The Literary Club placed a monument in memory of him in Poet's Corner, Westminster Abbey, and Dr. Johnson wrote a lengthy inscription in Latin to tell of his friend's worth. A part of it translated runs thus: “Of Oliver Goldsmith a poet, naturalist and historian, who left scarcely any style of writing untouched, and touched nothing that he did not adorn.”
THE DESERTED VILLAGE
This poem, which took Goldsmith about two years to write, was published on May 26, 1770, the year also of Wordsworth's birth. It was immensely successful, going through six editions in its first year of publication. It is essentially a didactic poem, i. e., a poem written with a purpose, to teach mankind some useful lesson. Goldsmith's aim was to show that the accumulation of wealth was the parent of all evils, including depopulation. We know now this to be faulty poltical economy.
But it is not the didactic side of the poem that makes its excellence. It is when Goldsmith forgets to teach, as, happily, he often does, and describes for us the charms of simple village life that we recognize his greatness as a poet. So sweetly and naturally does he do it, that he ranks as one of the best of our descriptive poets.
The poem was dedicated to Sir Joshua Reynolds. “The only dedication,” writes Goldsmith, “I ever made was to my brother, because I loved him better than most other men. He is since dead. Permit me to inscribe this poem to you.”

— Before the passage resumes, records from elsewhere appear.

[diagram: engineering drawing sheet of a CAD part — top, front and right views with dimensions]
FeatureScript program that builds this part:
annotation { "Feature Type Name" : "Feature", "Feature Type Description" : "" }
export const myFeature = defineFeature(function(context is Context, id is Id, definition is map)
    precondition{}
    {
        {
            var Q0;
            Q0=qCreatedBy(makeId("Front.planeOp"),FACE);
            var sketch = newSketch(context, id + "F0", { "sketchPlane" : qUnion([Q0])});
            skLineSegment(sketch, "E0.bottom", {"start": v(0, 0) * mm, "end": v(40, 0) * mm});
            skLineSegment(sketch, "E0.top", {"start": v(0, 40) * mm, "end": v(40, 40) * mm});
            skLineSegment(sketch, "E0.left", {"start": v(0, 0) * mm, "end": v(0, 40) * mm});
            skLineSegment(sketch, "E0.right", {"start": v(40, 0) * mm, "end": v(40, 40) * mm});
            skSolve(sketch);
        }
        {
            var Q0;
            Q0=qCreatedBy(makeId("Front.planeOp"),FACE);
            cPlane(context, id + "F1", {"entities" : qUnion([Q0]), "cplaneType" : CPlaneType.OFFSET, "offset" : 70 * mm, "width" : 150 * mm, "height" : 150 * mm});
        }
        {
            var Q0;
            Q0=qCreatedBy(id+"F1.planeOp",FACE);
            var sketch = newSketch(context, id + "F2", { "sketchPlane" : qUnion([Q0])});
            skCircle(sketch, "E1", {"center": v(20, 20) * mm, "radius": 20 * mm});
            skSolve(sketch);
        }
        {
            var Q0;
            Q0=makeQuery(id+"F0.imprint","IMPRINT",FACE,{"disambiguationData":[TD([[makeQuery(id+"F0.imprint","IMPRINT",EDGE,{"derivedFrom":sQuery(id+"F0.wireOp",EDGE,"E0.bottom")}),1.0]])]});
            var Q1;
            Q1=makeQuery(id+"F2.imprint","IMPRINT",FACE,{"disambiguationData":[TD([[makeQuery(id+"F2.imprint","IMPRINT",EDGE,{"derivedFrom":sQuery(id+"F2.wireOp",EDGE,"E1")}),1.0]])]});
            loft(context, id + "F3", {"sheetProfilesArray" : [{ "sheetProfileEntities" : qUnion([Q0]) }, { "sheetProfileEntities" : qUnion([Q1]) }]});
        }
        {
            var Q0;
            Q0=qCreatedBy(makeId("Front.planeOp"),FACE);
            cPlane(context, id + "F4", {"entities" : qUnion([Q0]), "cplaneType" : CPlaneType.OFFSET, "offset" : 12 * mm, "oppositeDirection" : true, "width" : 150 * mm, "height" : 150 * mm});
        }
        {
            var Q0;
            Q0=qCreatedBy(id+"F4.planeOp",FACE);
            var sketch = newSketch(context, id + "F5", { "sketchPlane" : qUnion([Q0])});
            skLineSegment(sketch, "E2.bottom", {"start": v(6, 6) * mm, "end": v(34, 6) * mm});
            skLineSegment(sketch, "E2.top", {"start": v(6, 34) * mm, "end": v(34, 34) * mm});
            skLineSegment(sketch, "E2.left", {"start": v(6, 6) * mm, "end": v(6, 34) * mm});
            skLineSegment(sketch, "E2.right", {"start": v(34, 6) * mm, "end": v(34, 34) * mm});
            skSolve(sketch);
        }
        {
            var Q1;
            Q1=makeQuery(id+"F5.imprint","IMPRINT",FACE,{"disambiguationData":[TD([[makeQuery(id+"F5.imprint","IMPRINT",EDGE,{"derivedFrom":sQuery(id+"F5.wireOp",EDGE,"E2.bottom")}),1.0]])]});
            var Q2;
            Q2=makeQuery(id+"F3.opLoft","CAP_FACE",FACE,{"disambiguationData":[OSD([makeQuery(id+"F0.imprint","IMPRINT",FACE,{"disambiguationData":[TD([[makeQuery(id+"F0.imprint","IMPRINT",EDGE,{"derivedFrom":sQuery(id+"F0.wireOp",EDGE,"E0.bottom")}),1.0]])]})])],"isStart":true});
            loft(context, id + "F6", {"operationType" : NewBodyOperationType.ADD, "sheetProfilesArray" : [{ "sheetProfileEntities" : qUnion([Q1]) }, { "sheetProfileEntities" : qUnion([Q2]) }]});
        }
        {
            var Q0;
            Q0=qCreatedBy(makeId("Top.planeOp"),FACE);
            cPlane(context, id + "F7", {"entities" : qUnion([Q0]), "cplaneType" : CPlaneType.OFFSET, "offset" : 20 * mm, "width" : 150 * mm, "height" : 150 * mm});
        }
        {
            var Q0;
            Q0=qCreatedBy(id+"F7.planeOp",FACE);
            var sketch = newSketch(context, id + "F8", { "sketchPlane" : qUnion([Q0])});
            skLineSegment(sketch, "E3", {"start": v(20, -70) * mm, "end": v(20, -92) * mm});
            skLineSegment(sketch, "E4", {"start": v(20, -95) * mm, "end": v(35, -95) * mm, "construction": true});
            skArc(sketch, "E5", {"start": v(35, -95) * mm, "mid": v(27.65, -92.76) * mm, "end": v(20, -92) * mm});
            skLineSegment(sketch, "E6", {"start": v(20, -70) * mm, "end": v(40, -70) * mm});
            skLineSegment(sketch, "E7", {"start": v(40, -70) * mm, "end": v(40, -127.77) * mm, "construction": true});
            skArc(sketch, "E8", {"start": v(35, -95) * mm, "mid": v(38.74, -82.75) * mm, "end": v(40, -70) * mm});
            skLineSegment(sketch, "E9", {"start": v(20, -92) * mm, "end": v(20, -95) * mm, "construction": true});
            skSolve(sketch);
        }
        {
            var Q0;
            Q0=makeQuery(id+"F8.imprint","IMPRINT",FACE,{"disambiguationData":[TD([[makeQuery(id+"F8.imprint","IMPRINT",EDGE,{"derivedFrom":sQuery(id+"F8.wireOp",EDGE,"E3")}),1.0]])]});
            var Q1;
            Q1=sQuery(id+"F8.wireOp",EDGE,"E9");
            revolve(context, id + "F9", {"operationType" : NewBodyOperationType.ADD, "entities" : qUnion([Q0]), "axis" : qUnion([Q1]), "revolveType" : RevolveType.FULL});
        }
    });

Some have thought that the scene of the poem was the Irish village of Lissoy. But “Auburn” is distinctly an English village, and doubtless Goldsmith mingled his recollections of both countries. Indeed, he told Reynolds four or five years before the poem was published that he had made excursions into the country in several parts of England to satisfy himself of the truth of his complaint of the decay and depopulation of villages. “I remember it in my own country and have seen it in this."